Spain Brings In New Snooping Law; Allows Wide-Ranging Surveillance — And Government Malware
from the making-the-digital-world-as-bad-as-the-analog-one dept
Earlier this week Spain’s new Criminal Procedure Act came into force. Although this is an update to an old law from 1882, it legalizes the use of some of the most modern digital snooping techniques around, as an article in El País explains (original in Spanish). For example, one option under the new law is to install malware on a suspect’s devices, a really bad idea we warned two years ago might happen. The new law specifies that surveillance can be carried on equipment used habitually or occasionally by a suspect, but does not clarify what happens with networks or a shared family computer. The Spanish police will also now be able to deploy undercover agents online who can interact with other users, and record their conversations, even if those take place with members of the public in their own homes.
The new powers generally require judicial authorization, and the exact nature of the permitted surveillance will depend on the seriousness of the alleged crime. But the law also allows the Spanish Interior Minister and, in her or his absence, the Secretary of State for Security, to grant permission to the police to snoop on private communications in an “emergency”, or when the alleged crimes relate to terrorism or armed groups.

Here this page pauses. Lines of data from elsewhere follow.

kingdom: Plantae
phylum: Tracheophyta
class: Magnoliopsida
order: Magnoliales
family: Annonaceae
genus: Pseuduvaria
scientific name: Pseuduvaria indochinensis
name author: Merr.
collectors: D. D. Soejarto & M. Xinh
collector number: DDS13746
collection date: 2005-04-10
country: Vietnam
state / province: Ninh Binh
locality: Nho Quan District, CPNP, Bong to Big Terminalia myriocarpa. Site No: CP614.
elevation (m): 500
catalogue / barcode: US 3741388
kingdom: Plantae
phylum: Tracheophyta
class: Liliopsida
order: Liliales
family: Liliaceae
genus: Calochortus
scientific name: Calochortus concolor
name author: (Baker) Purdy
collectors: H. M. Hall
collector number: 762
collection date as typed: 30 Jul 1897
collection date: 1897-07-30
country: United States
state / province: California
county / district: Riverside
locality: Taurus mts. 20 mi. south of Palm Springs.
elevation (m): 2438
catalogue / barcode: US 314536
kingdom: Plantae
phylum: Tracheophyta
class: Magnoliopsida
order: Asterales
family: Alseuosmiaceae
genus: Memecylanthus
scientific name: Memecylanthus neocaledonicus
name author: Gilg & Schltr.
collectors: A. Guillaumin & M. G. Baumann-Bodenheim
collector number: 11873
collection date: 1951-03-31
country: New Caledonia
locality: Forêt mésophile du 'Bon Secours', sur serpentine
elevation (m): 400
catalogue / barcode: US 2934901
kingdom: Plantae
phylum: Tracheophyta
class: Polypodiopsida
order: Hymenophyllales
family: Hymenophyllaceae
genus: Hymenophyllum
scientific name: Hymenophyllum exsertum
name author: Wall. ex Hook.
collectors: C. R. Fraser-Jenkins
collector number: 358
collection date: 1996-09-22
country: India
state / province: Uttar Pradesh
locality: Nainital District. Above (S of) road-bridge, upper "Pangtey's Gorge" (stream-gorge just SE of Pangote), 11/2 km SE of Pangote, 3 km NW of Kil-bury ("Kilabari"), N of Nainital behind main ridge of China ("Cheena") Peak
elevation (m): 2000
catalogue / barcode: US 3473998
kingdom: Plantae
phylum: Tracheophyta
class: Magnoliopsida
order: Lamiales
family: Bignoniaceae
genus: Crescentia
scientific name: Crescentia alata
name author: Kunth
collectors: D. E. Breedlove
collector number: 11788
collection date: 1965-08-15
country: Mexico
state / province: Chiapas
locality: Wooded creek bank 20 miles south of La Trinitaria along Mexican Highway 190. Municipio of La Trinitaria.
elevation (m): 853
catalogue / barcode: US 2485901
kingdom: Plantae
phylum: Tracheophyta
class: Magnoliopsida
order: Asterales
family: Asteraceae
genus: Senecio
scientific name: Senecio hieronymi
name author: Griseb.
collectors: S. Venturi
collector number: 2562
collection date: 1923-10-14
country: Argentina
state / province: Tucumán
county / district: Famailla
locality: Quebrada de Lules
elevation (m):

Such permission must then be quickly confirmed or revoked by a judge, but in the latter case, there’s a nasty twist in the new law. Even though the police would be unable to use in court any evidence they found during surveillance whose authorization was later cancelled, they could use it to help them ask for permission to carry out more surveillance, taking advantage of the knowledge they gained. As El País notes, the new law will allow:
police and judicial use of “incidental findings”: those crimes which are not suspected, and discovered investigating other [crimes]. Now, the parties may bring these findings as evidence in a different judicial process from the one that led to the initial investigation, and may also be used in other investigations, although for that, specific authorization from a judge will be required.
A few months ago, Techdirt wrote about Spain’s terrible new “gag” law that imposed all kinds of ridiculous constraints on everyday activities in the physical world. It seems that bad things are starting to happen in the country’s digital realm too.